The things that you need to sensitize yourself to are:

  • Stressed vowels and stressed syllables
  • Slurred and blended vowels
  • Slurred and blended words (Spanish blends words together when vowels and consonants meet, even if these sounds are in different words)
  • Context clues in the communication that advise you of the correct gender or case of you response


Your ability to “get Spanish right” and master the language, and your ability to produce the sounds of Spanish in a way that communicates requires that you hear and discriminate these subtle differences. This strategy is called, “Training your Ear.”

Training your ear means learning to pay attention to more than the words and ideas that occur during conversation. Besides helping you to pronounce Spanish in the correct manner, this means listening more (without thinking about what you are going to say while the other person is talking to you.

Not only will this skill decrease your “accent” when you speak with a native, but you will “communicate better” if you “listen better.”

But this task is difficult for language learners. We want to impress others, and we want to portray our skills as competent.

To do this, we often are more concerned about what we are going to say when it is our turn to speak. So, we begin composing our next utterance before the person that we are speaking with finishes talking.

Of course, we miss the clues that the person speaking to us in Spanish gives if we fail to pay full attention.

Note: English speakers have an easier time getting away with not listening fully because The structure of English contains few of these language clues. Of course, this is the reason that native English speakers need to “train their Ear” to perceive the nuances of the Spanish language. In some ways, the limited number of structural clues for the English language desensitizes native English speakers to language subtleties…hence the need to retrain the ear to be sensitive to language clues and cues.

Fortunately for musicians, singers and sound engineers; training an English-only ear to pick up the cues and clues of Spanish proves easy. For the rest of us, we need to focus our efforts.

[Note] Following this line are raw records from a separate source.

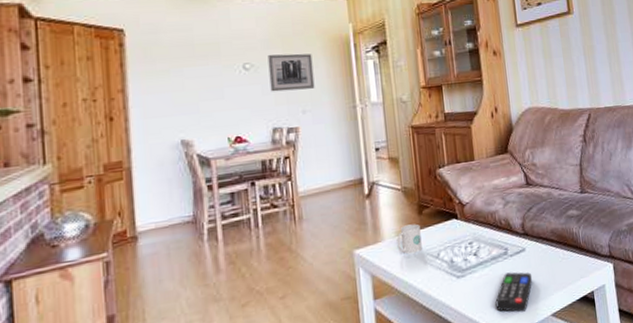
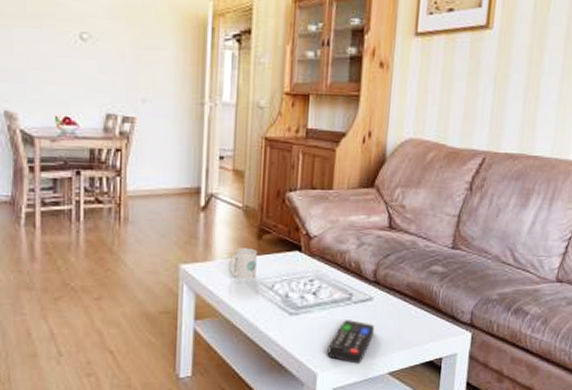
wall art: present [267,53,315,92] -> none [108,27,161,75]

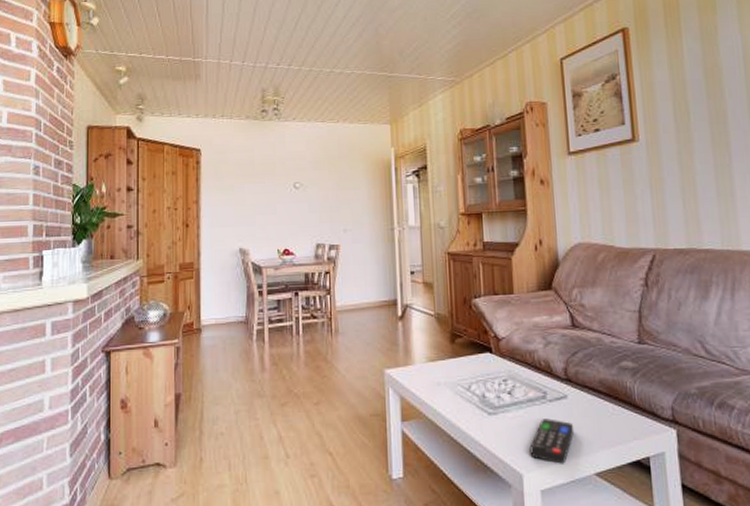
mug: present [228,248,257,280] -> none [427,352,453,382]

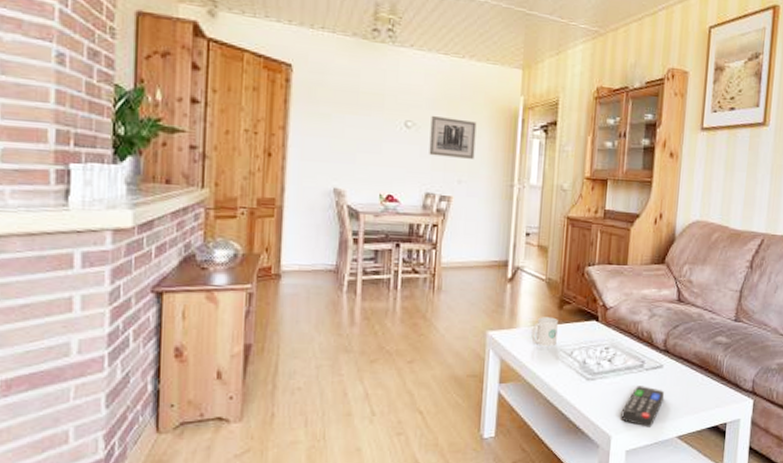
wall art: none [315,175,356,210] -> present [429,116,477,159]
mug: none [427,352,453,382] -> present [531,317,558,347]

And, training your ear involves getting over the focus upon new vocabulary and verb conjugations; or rather, to expand your focus.

Even though English and Spanish vocabulary and grammar accomplish similar objectives, each language achieves its goals in different ways.

These are the differences that have to be identified as you listen to Spanish with an “native English ear.”

So, learners new to Spanish must pay extra attention to nuances of the language until they learn which components are important, and which components are optional (but nice to posses).

So, study the nuances of Spanish with a “sensitive ear” and you will be on your way to your goal of communicating fluently.

Sensitizing your “ear for language” increases your ability to communicate, but achieving this level of proficiency takes practice.

What kind of practice?

You can listen to recordings of native Spanish speakers, and identify the nuances.

Then, you can attempt to speak those nuances, and listen to yourself as you speak them.”

These experiments will change your perception, i.e., how you hear the sound.

The factors that involve changing your perception are a sensory skill. This skill can be called, “training your ear.”

Of course, with pronouncing Spanish, stress of the vowel sound in one syllable is also required. And Spanish has better (more uniform, easier) rules for accomplishing this pronunciation task than English. (The topic of an online Clase Chevere presentation.)

For an online presentation that focuses on the rules for pronouncing Spanish word, visit Clase Chevere’s: Spanish Pronunciation.

But, perfecting your Spanish pronunciation requires more than rules.

You need to practice sensitive listening, as well as practice accurate Spanish pronunciation.

Pay attention to the quality Spanish that you hear (in selective and sensitive new ways) to improve your Spanish language fluency.